## EXERCISE REQUIREMENTS
Search the records below for "list [212, 655, 1788, 977]". Return that line and all remaining lines exactly.

Extracted records
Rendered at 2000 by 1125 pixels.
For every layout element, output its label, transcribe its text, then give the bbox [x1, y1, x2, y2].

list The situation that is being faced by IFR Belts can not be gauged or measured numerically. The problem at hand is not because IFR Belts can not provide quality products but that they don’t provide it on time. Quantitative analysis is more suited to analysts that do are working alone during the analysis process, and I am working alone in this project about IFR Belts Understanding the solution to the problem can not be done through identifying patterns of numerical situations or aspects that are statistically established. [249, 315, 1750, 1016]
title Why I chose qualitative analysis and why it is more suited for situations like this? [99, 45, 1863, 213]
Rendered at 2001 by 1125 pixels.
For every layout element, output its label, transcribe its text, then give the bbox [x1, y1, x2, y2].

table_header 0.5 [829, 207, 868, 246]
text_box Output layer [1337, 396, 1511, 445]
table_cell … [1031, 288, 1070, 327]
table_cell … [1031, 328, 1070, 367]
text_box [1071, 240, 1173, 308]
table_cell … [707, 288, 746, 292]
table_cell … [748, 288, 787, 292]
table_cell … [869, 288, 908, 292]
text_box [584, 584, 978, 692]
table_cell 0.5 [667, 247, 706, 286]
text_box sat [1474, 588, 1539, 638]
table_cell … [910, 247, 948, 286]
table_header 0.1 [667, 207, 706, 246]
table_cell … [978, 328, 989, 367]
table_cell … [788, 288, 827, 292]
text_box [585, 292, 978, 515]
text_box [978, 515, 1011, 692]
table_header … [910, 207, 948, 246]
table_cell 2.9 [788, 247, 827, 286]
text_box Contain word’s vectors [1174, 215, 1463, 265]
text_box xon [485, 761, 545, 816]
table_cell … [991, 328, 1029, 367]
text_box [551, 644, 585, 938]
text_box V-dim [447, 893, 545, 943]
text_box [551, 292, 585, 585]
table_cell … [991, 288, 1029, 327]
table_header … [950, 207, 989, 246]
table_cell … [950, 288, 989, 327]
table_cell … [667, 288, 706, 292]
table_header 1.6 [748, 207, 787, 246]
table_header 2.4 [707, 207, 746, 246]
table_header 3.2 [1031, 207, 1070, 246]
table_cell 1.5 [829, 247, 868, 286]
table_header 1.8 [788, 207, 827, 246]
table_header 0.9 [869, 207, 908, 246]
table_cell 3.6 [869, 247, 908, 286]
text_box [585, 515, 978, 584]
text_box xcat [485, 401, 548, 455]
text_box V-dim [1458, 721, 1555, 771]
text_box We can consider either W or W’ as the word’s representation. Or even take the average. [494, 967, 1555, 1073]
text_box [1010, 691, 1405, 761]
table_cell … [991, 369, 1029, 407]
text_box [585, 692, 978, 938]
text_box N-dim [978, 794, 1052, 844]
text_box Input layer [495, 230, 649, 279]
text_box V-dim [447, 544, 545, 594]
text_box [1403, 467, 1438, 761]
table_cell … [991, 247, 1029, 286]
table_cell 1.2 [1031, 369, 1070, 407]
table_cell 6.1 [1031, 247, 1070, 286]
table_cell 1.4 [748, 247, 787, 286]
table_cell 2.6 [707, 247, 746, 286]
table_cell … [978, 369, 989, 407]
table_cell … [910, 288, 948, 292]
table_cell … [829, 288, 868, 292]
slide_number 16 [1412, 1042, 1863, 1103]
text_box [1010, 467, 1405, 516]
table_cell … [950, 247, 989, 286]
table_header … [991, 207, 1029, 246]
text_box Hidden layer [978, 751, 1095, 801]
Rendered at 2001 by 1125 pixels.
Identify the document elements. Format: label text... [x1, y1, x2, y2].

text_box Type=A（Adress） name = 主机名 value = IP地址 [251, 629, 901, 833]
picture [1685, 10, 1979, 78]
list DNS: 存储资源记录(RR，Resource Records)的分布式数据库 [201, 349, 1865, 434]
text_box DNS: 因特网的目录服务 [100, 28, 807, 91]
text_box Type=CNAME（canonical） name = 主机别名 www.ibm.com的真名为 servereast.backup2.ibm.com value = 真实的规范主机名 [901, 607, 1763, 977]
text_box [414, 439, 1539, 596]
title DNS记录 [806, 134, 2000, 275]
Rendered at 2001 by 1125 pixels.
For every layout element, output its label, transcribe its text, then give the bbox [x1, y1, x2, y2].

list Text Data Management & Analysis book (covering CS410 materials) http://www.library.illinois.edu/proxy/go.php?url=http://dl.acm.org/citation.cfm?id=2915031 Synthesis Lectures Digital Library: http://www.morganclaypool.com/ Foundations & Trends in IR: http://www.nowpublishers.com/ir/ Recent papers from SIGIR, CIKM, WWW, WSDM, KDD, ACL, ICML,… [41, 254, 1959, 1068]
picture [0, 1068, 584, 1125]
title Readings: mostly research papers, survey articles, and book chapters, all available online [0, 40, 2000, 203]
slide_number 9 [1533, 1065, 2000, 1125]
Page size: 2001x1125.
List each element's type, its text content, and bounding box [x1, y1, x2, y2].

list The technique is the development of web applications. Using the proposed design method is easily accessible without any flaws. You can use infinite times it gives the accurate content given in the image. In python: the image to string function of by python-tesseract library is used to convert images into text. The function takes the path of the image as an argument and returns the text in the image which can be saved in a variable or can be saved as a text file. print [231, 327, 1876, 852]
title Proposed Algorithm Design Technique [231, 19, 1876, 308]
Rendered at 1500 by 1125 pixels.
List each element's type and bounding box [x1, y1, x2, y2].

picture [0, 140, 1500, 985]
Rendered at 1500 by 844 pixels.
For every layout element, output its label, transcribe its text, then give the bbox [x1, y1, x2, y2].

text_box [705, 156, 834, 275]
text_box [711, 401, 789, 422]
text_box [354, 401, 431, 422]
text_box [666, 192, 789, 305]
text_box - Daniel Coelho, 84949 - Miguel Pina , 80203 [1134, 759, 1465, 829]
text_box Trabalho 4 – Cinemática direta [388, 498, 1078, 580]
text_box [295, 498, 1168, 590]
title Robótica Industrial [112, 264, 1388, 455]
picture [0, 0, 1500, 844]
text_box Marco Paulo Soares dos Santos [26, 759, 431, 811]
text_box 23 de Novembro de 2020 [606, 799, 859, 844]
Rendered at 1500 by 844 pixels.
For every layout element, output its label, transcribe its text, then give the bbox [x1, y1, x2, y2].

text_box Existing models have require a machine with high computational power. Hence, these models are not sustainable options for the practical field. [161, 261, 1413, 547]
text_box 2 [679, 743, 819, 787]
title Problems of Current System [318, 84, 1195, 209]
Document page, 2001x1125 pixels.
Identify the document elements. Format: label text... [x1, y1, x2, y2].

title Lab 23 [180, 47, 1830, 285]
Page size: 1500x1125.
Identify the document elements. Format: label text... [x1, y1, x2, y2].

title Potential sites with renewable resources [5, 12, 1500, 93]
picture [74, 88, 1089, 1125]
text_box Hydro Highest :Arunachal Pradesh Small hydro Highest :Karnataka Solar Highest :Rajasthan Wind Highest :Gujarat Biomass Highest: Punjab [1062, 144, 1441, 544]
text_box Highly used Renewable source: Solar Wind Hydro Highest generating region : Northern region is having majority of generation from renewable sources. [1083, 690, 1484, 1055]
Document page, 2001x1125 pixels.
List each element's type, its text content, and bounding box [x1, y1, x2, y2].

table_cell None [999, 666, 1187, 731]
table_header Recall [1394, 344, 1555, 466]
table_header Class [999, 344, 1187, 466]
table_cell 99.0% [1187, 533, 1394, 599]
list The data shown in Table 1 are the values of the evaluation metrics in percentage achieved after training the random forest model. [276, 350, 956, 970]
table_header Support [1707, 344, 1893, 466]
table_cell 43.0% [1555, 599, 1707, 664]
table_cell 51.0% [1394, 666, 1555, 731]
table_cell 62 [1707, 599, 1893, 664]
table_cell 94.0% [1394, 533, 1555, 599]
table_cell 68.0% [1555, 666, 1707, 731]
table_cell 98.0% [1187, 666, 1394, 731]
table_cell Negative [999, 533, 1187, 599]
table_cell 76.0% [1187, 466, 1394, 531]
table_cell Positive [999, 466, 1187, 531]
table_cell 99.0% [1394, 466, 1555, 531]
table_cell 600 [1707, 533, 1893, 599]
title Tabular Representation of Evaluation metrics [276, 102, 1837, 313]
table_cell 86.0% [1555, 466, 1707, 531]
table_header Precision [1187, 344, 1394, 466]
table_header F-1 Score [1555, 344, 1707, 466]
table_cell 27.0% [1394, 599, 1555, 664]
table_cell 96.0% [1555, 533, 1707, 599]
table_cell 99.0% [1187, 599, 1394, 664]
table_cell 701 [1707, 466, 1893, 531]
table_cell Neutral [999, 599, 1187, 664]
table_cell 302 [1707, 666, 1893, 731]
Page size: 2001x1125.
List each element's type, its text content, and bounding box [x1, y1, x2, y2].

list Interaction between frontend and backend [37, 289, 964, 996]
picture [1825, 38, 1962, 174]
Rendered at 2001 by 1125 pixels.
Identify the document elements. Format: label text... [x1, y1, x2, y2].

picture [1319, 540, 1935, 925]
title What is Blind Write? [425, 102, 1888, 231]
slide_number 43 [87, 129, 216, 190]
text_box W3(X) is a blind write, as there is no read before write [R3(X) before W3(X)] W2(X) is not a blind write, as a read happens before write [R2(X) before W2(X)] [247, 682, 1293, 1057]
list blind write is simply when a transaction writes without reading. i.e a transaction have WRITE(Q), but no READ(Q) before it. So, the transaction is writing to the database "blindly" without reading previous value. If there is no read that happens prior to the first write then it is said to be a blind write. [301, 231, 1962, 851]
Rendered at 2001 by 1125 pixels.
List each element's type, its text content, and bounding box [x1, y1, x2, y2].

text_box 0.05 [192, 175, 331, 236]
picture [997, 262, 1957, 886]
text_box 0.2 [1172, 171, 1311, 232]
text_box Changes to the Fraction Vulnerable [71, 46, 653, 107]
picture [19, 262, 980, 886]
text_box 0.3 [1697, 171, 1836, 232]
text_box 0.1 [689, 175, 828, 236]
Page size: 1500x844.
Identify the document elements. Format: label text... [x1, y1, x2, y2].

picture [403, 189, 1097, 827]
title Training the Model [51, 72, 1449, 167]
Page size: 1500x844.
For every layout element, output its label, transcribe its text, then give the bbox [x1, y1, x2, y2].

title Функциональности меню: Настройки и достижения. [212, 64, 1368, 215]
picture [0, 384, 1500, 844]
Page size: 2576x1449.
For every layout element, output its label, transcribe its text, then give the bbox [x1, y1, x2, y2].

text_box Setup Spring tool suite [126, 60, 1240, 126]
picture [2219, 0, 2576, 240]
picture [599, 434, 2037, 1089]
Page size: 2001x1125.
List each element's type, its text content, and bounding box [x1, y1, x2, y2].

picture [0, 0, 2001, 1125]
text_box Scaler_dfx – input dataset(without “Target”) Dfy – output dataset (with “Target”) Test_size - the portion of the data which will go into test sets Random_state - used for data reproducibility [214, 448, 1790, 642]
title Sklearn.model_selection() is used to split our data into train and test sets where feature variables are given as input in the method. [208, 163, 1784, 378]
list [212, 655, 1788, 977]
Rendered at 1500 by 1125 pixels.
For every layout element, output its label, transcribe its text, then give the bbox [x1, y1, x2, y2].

## RESPONSE FOR THIS EXERCISE
list [212, 655, 1788, 977]
Rendered at 1500 by 1125 pixels.
For every layout element, output its label, transcribe its text, then give the bbox [x1, y1, x2, y2].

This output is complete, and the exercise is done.